## Problem requirements
Reproduce the lines of the data below verbatim, from the line holding "Teste tecnologia WeedWay" through the line holding "O foco do teste", with both of those lines included.

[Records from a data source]
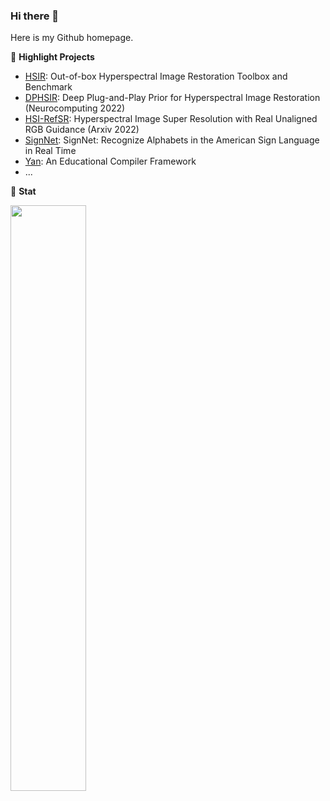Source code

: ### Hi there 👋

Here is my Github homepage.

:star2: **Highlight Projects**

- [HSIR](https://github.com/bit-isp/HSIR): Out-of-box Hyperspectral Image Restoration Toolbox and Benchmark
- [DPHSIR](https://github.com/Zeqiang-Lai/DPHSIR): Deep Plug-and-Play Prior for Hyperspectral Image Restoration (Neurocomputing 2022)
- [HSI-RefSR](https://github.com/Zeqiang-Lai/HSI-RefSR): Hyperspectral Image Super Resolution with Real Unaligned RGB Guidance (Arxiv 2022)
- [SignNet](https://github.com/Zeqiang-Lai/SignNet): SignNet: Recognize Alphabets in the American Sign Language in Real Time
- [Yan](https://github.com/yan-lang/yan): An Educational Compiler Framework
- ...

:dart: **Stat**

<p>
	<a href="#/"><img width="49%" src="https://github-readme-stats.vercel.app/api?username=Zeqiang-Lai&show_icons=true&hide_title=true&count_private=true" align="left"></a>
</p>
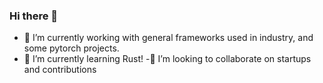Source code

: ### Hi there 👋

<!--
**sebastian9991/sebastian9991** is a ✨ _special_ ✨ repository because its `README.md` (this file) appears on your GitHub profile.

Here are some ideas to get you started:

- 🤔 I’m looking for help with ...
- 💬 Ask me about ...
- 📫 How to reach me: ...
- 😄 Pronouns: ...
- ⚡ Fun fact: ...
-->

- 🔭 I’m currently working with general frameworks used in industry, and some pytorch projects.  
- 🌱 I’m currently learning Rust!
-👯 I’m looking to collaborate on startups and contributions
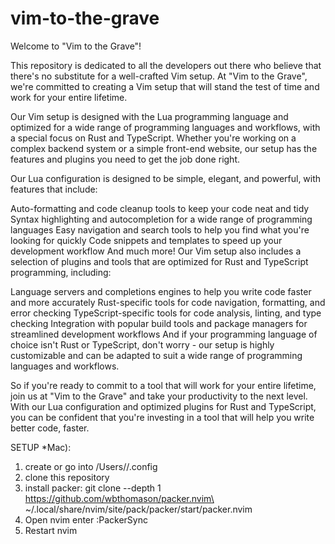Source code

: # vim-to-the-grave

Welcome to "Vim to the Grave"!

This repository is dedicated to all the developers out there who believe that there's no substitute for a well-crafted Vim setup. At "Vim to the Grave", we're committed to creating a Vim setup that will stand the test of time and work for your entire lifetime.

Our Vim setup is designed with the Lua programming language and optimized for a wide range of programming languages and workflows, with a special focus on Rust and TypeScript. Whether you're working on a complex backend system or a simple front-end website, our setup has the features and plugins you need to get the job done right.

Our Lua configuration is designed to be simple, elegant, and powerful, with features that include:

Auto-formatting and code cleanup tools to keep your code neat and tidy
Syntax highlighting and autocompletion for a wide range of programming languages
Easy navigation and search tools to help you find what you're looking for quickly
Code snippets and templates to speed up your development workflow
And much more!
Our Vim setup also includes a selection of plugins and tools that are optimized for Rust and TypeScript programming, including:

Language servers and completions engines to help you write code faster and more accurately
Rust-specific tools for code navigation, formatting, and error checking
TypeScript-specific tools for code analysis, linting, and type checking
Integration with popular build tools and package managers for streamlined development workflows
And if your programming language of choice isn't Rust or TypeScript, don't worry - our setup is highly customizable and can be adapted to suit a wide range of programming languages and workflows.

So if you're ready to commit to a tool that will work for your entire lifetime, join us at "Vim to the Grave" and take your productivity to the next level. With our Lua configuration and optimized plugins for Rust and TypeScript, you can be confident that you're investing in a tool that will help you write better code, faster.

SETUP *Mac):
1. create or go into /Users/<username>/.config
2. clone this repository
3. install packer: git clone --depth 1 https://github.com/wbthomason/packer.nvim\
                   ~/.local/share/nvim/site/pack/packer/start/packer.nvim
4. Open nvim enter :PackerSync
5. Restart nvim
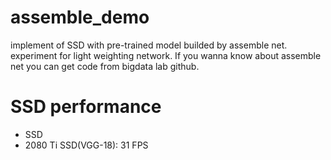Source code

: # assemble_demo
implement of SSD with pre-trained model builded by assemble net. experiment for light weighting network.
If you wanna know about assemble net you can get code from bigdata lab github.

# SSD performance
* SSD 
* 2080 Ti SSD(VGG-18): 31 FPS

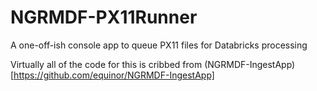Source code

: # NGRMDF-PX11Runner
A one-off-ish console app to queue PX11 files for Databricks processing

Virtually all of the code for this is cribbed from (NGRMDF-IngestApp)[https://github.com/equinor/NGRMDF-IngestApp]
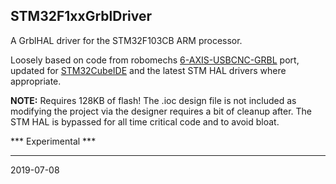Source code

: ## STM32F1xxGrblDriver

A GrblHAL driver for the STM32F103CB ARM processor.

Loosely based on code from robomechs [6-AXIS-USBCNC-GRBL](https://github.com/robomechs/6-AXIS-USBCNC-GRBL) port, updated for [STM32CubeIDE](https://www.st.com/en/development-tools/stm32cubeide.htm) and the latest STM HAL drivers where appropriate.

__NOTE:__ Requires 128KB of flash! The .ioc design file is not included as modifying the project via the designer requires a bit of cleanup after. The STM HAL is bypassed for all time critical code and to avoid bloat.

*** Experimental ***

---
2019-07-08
* * *
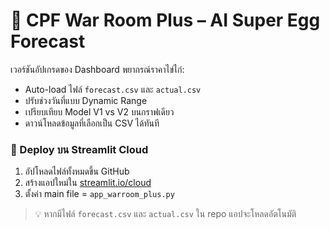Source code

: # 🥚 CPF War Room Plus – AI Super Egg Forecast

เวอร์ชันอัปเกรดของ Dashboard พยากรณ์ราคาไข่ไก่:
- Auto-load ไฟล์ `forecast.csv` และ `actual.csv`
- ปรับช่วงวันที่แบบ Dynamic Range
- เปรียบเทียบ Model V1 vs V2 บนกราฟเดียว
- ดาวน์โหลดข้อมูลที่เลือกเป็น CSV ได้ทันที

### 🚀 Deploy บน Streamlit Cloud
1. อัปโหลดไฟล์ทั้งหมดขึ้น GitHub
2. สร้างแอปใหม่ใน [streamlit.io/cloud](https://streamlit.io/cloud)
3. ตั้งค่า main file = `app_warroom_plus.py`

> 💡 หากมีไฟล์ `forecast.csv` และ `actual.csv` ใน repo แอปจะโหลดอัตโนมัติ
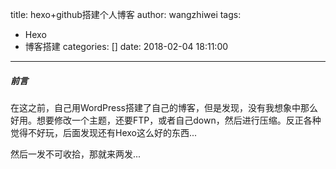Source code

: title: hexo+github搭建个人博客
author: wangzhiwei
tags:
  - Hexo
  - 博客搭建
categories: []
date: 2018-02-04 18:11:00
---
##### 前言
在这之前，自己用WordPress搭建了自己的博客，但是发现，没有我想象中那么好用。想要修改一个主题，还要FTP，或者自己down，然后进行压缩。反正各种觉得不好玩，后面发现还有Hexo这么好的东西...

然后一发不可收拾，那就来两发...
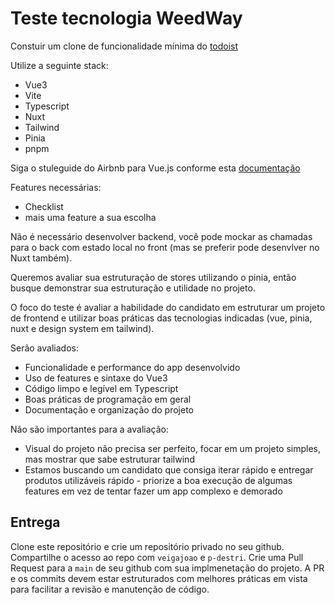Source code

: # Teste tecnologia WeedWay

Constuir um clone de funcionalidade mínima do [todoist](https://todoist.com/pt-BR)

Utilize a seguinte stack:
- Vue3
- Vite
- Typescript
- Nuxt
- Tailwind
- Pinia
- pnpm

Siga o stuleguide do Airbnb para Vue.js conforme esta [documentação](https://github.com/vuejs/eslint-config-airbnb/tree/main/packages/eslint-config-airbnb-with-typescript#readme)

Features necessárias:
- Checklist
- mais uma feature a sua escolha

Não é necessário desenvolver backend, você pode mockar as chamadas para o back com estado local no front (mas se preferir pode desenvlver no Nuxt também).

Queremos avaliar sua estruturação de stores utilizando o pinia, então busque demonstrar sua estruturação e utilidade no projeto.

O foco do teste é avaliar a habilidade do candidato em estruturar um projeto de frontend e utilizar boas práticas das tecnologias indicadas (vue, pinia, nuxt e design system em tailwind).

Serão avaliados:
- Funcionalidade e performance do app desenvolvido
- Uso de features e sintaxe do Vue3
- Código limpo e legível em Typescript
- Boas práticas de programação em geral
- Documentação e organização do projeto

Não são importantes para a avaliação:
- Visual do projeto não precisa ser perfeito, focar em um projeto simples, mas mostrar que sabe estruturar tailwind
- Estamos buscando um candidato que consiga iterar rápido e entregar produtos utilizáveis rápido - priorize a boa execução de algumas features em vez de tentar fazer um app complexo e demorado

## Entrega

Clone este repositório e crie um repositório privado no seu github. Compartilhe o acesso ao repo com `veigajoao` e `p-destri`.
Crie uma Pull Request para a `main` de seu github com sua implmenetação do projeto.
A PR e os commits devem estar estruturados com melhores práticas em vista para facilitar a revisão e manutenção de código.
==
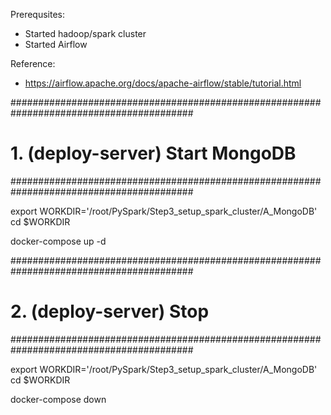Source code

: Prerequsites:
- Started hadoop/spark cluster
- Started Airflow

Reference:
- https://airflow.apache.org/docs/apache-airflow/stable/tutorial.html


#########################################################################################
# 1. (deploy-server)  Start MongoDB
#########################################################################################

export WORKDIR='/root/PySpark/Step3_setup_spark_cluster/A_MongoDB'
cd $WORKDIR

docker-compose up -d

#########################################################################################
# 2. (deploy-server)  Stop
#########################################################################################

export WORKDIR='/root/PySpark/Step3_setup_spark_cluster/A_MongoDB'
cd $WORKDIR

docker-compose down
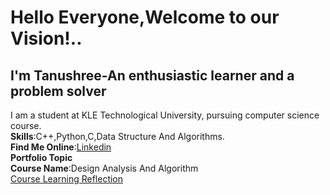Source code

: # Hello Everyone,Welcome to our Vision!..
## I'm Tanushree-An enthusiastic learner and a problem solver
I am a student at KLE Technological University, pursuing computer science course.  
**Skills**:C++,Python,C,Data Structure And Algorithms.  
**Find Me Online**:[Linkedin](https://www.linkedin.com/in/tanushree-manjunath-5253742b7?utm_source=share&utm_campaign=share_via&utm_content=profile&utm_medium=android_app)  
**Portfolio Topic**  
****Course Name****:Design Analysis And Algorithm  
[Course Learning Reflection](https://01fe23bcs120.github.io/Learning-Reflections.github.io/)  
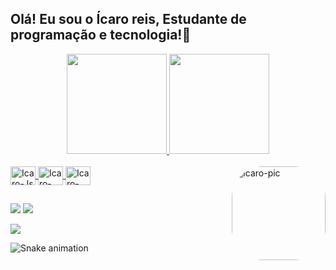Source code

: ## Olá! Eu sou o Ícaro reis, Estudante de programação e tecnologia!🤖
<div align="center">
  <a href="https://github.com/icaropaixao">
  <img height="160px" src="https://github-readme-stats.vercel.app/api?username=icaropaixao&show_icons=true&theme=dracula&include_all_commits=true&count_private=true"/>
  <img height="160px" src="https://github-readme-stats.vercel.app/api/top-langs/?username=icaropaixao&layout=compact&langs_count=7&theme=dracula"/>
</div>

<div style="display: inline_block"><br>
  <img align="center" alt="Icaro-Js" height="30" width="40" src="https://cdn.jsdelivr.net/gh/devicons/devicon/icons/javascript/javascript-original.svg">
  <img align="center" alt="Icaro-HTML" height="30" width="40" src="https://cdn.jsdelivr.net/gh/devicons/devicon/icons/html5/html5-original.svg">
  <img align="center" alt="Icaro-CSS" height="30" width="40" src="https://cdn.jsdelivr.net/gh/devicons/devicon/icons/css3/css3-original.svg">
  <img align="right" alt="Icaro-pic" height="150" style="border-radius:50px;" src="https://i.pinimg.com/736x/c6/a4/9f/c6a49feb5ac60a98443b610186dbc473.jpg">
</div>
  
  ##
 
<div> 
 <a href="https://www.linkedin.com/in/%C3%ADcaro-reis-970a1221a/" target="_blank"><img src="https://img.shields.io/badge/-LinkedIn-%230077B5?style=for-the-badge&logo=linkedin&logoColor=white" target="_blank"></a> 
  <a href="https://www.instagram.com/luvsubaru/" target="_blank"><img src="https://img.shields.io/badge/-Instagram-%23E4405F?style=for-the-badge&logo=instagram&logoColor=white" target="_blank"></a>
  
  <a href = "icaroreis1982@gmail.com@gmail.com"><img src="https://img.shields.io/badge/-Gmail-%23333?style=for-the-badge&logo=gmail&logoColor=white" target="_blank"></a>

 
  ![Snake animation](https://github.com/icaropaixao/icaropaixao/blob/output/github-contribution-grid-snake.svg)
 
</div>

## Result for this task
: # Teste tecnologia WeedWay

Constuir um clone de funcionalidade mínima do [todoist](https://todoist.com/pt-BR)

Utilize a seguinte stack:
- Vue3
- Vite
- Typescript
- Nuxt
- Tailwind
- Pinia
- pnpm

Siga o stuleguide do Airbnb para Vue.js conforme esta [documentação](https://github.com/vuejs/eslint-config-airbnb/tree/main/packages/eslint-config-airbnb-with-typescript#readme)

Features necessárias:
- Checklist
- mais uma feature a sua escolha

Não é necessário desenvolver backend, você pode mockar as chamadas para o back com estado local no front (mas se preferir pode desenvlver no Nuxt também).

Queremos avaliar sua estruturação de stores utilizando o pinia, então busque demonstrar sua estruturação e utilidade no projeto.

O foco do teste é avaliar a habilidade do candidato em estruturar um projeto de frontend e utilizar boas práticas das tecnologias indicadas (vue, pinia, nuxt e design system em tailwind).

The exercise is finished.